[Excerpt to read]

Over the past couple of days, I’ve been testing a Dell Inspiron Mini 9 Netbook.
Here’s what I found.
1 GB RAM
30 GB HDD
Intel Atom 1.6 GB processor.
Operating System: Ubuntu 8.04
Linux Kernel 18.104.22.168
Gnome Desktop Environment 2.22.3
Detailed specs here.
Short review: It’s a nice box.
The operating system plus all applications take up approximately two and a half gigs of hard drive space.
Here’s a picture. I drew back and pulled a standard keyboard into the picture for perspective.
When I first booted the machine, the wireless detection worked perfectly. It detected my wireless network and allowed me to login with my password. It has since remembered it.
The machine came with Ubuntu Linux, which is based on Debian and defaults to the Gnome Desktop (Windows XP is an option). Consequently, the menu setup and appearance is similar to what I described here, but without as many included applications.
Here are the menus for Internet and Office appications. (Depending on your browser, click or right-click on the picture for a larger view.)
The office suite is a stripped down version of Open Office; it includes the word processor, the spreadsheet application, and the presentation program; it omits the drawing and database elements.
A number of internet tools are included–after all, it is a netbook. The three that I suspect most persons are likely to use are the Firefox browser,
which is fully extendable (here is Firefox with the Sage RSS reader and the Fire Gestures extensions installed),
the Pidgin chat client (I left the “add account” dialog open to illustrate the number of different protocols that Pidgen supports; Pidgin, by the way, is available for a number of different operating systems, including Windows, and does not try to sell you anything),
and the Evolution email client.
I had to download Samba to enable networking, but Ubuntu made it easy. I clicked on the menu item for browsing my local network and Ubuntu popped up a message saying, “You need additional software for that; do you want it?” I clicked “Yes” and within a minute I was browsing my home network. Then I was able to connect to my printer, which is attached to an HP box around the corner and down the steps.
Here’s a picture of the network browser:
The machine takes 29 seconds to boot and 25 seconds to shutdown.

[/Excerpt to read]
[Data excerpts]

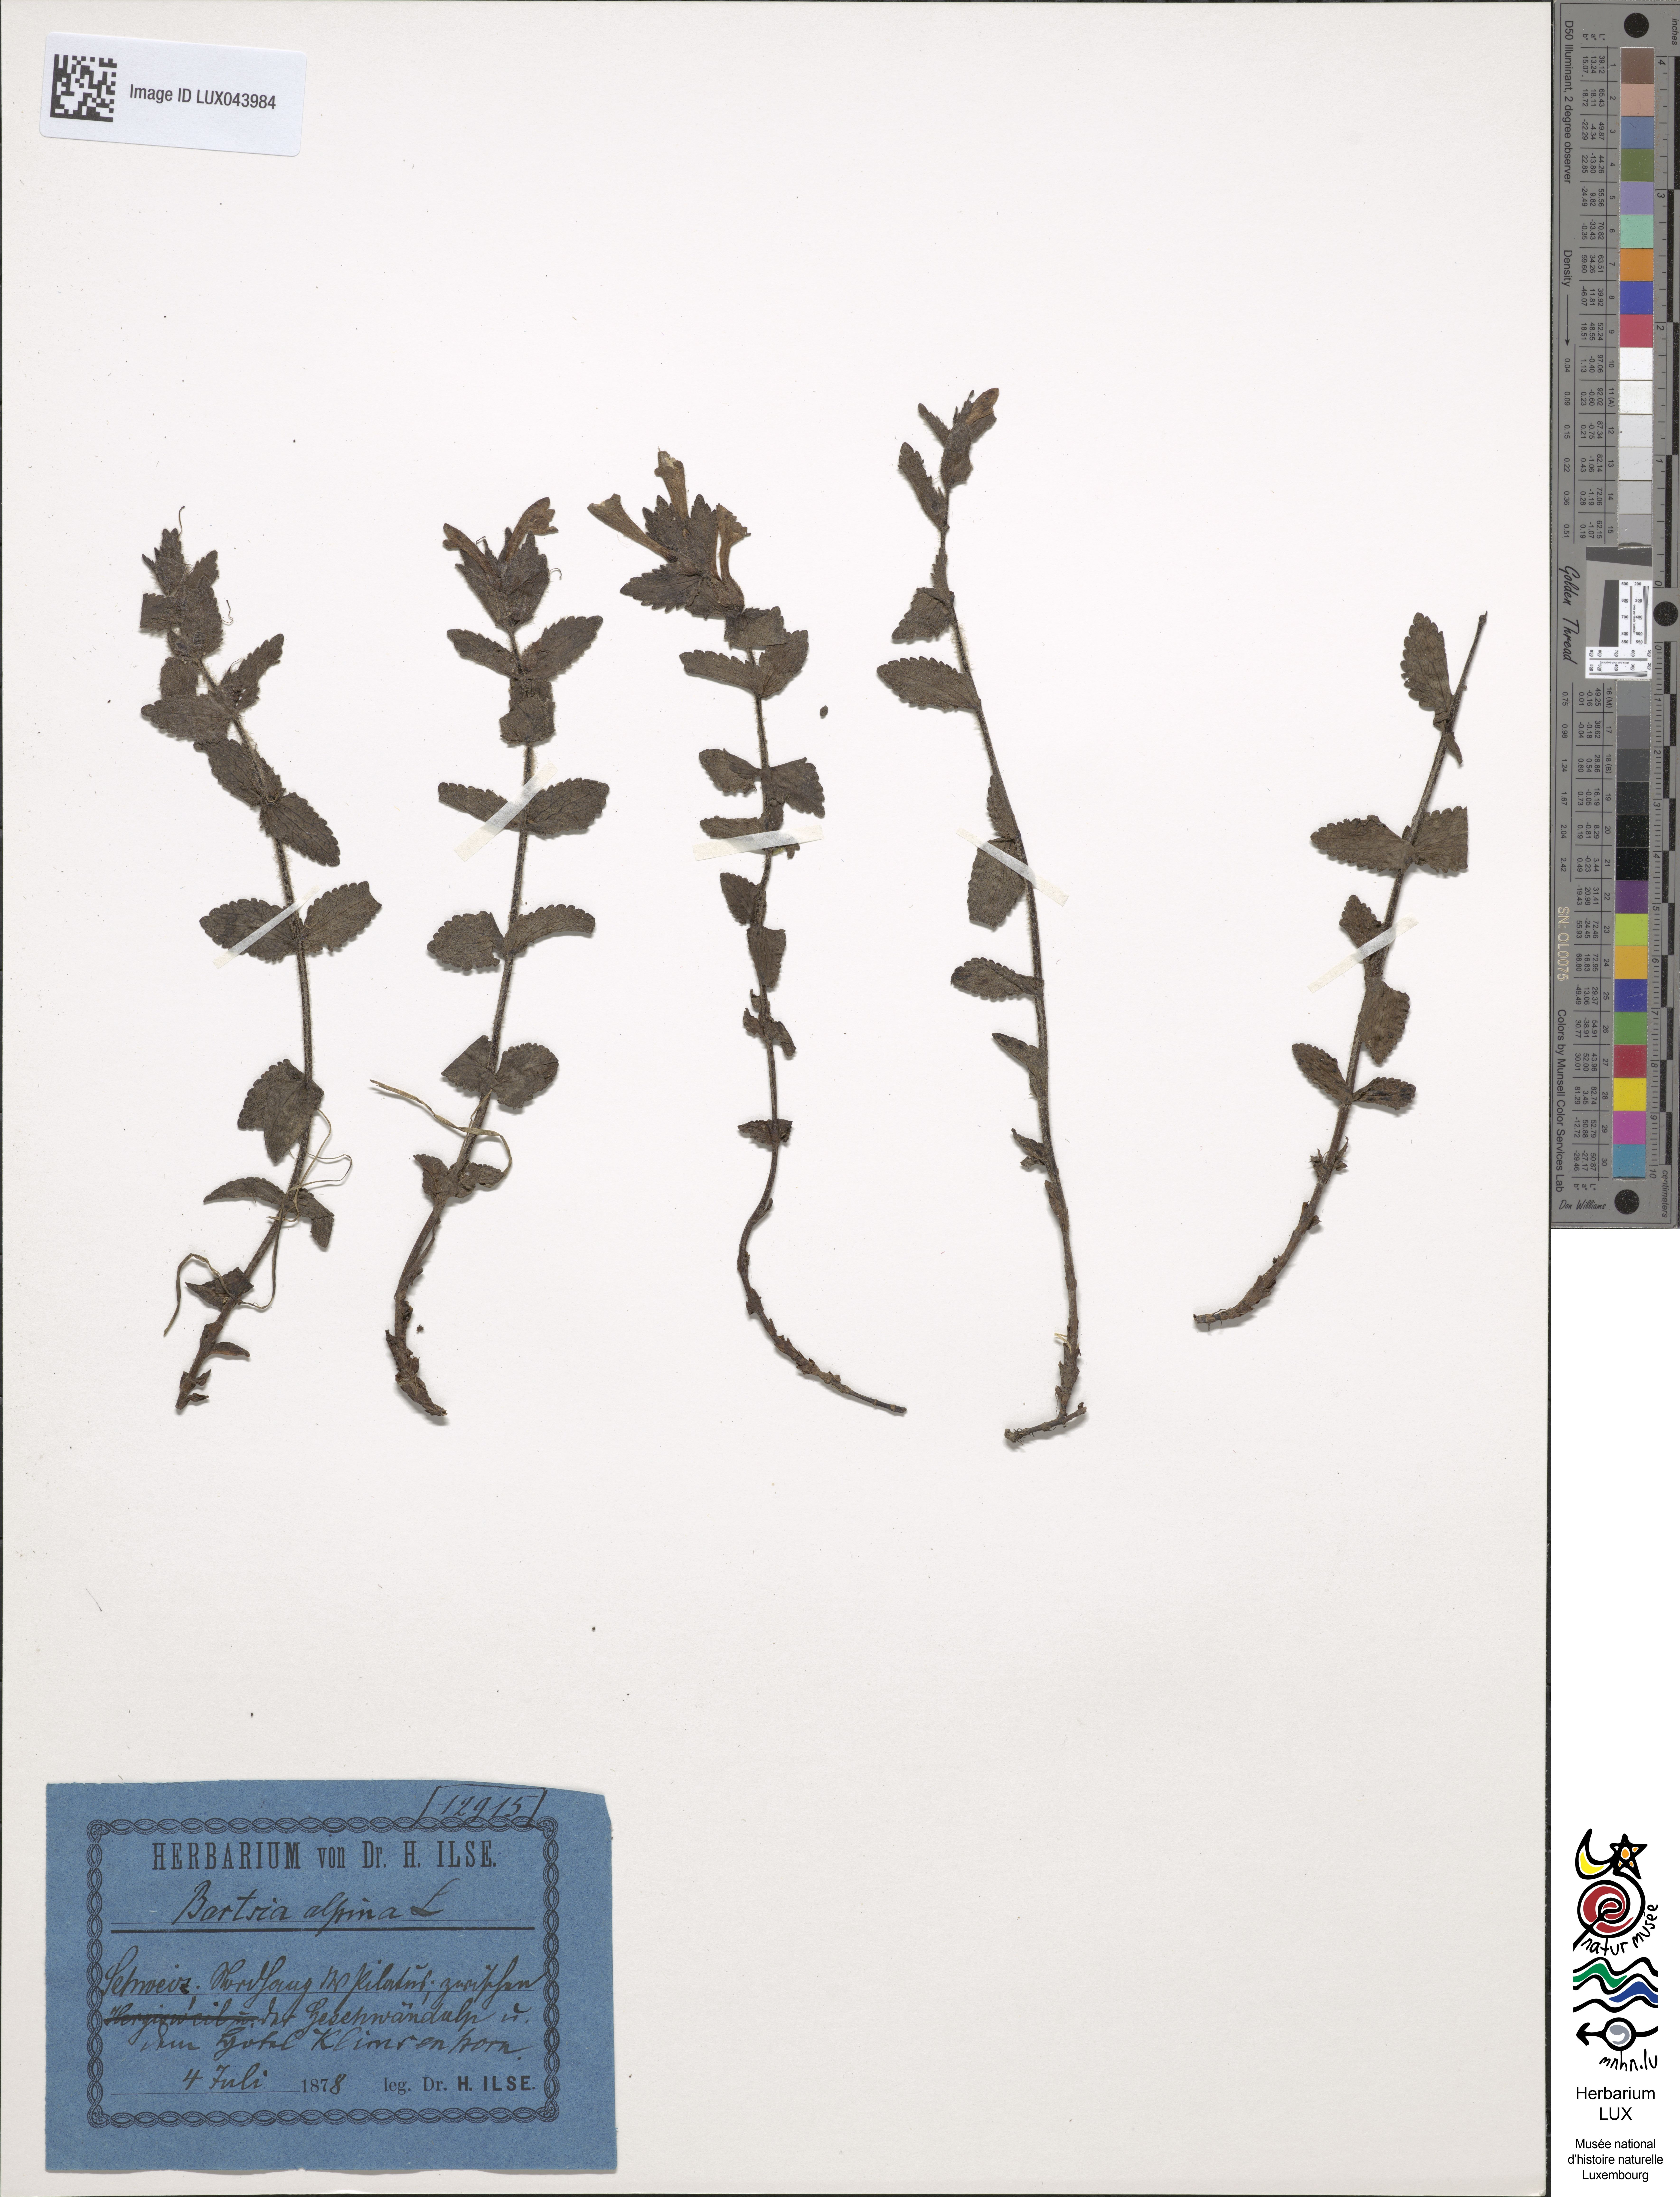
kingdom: Plantae
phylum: Tracheophyta
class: Magnoliopsida
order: Lamiales
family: Orobanchaceae
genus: Bartsia
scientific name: Bartsia alpina
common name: Alpine bartsia
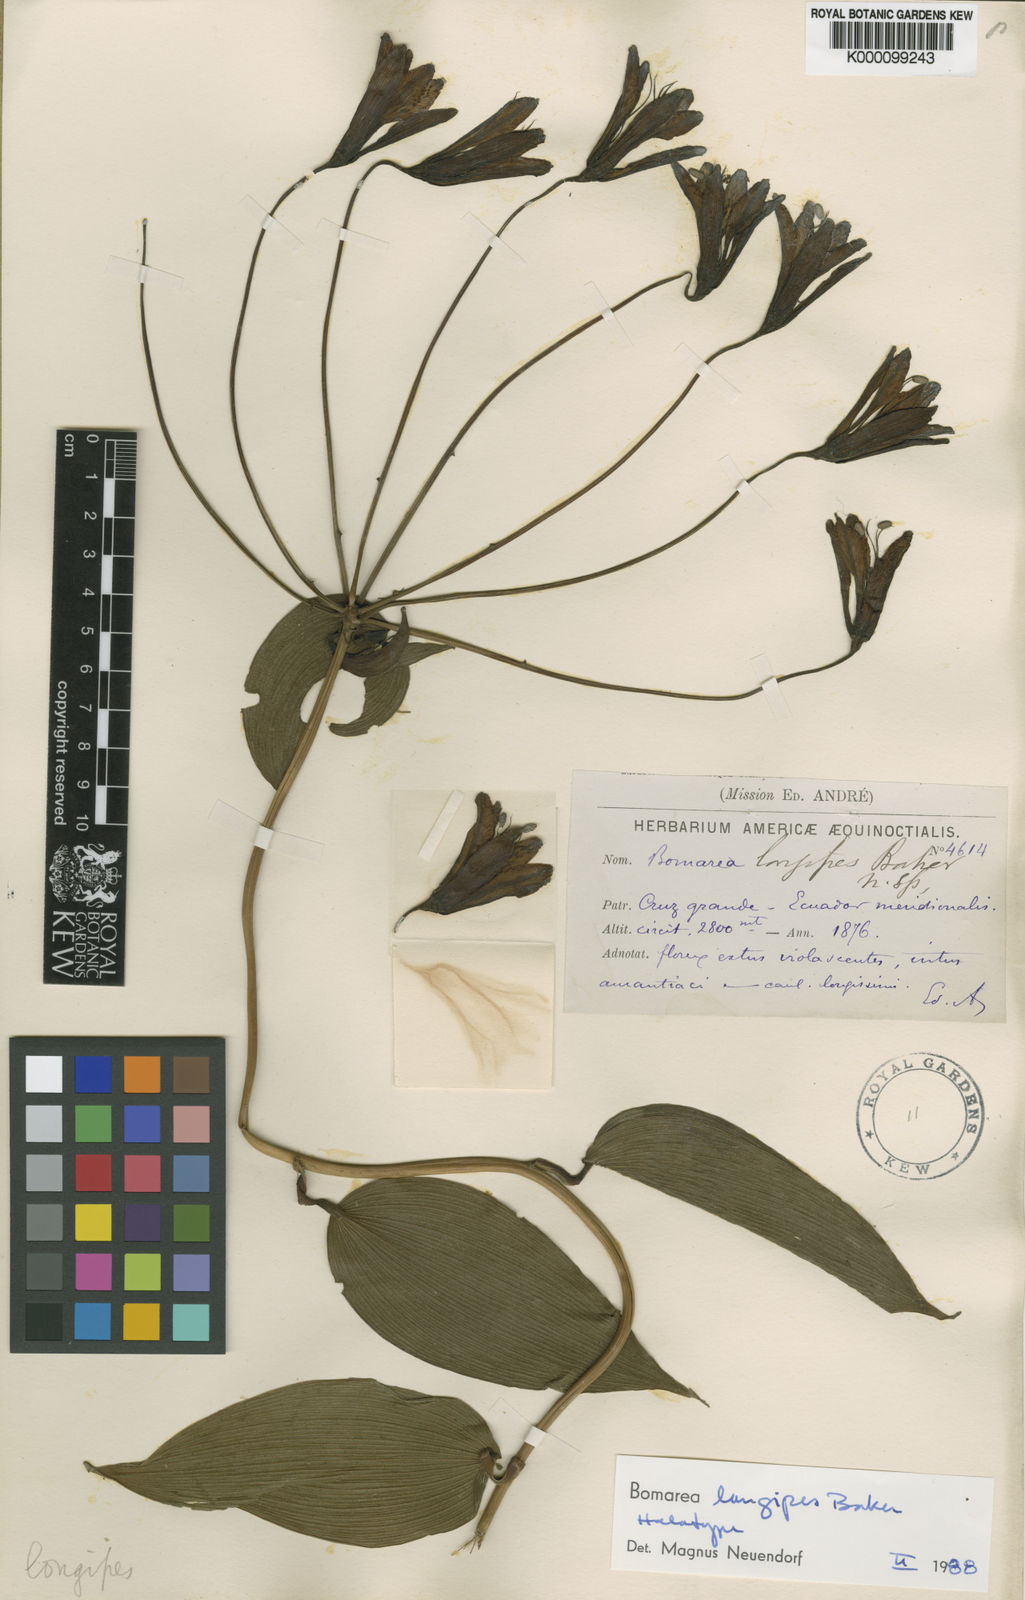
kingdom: Plantae
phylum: Tracheophyta
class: Liliopsida
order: Liliales
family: Alstroemeriaceae
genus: Bomarea
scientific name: Bomarea longipes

[/Data excerpts]

> **Activity list**
(1) Decide whether each statement agrees with the netbook review. For each one, answer yes or no and quote the words of the review that settle it. (a) The included office suite has a database program. (b) The machine boots in 29 seconds. (c) Samba came already installed on the machine.
(2) Rewrite the part of the netbook review that begins at the words "Over the past" and stops after "hard drive space.", using "solid little machine" in place of "nice box".
(3) Continue the netbook review from its last sentence.

> **Responses in order**
(1)
(a) No: "it omits the drawing and database elements."
(b) Yes: "The machine takes 29 seconds to boot and 25 seconds to shutdown."
(c) No: "I had to download Samba to enable networking"

(2)
Over the past couple of days, I’ve been testing a Dell Inspiron Mini 9 Netbook.
Here’s what I found.
1 GB RAM
30 GB HDD
Intel Atom 1.6 GB processor.
Operating System: Ubuntu 8.04
Linux Kernel 18.104.22.168
Gnome Desktop Environment 2.22.3
Detailed specs here.
Short review: It’s a solid little machine.
The operating system plus all applications take up approximately two and a half gigs of hard drive space.

(3)
The biggest problem I had was my big fat fingers on the itsy-bitsy keyboard. I am a trained touch-typist and where my fingers are trained to go is not where the keys are. I actually had to restore the box after the first boot because I typed my standard testing-mode password incorrectly on initial setup. (Dell provides a restoration CD).
(In so doing, I proved that the hardware detection worked find with my Memorex Model 3202 3288 External USB CD/DVD RW drive. I plugged it into the computer, booted, and the computer went right to the Restoration CD.)
It’s Linux–“no password” is not an option. It will ask you to create a user password on initial startup. It also gives you the option to log in automatically as user on bootup. You cannot log in as “root” (equivalent to the Windows Administrator) automatically.
I had the optional Bluetooth mouse. I got it working once and haven’t gotten it working again. I think that has more to do with my lack of experience with Bluetooth than anything else.
But here is one area where Dell’s performance was less than satisfactory: The little pamphlet that comes with the mouse does not address trouble-shooting problems in a Linux environment. It got a nice little section on shooting trouble on XP and Vista, but they are not Ubuntu Linux.
The machine works fine with a standard USB wired mouse and the touchpad–I hate touchpads–is actually not too bad.
I’m sure I’ll have fun playing with this over the next few days.